Data excerpts =>
------------------------------

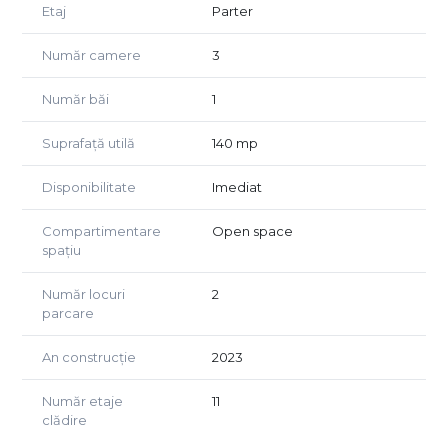
Etaj
Parter
sau horeca
Este genul de spatiu care iti poate ridica business-ul la alt
Număr camere
3
nivel — nu doar un loc unde functionezi, ci unde cresti.
Număr băi
1
Pret de lista: 265.000 Euro + TVA
Suprafață utilă
140 mp
Disponibilitate
Imediat
Compartimentare
Open space
spațiu
Număr locuri
2
parcare
An construcție
2023
Număr etaje
11
clădire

------------------------------

EXERCISE AIM =>
Going from the line that contains "Compartimentare" to the last line of the records, reproduce every line as written.

RESPONSE =>
Compartimentare
Open space
spațiu
Număr locuri
2
parcare
An construcție
2023
Număr etaje
11
clădire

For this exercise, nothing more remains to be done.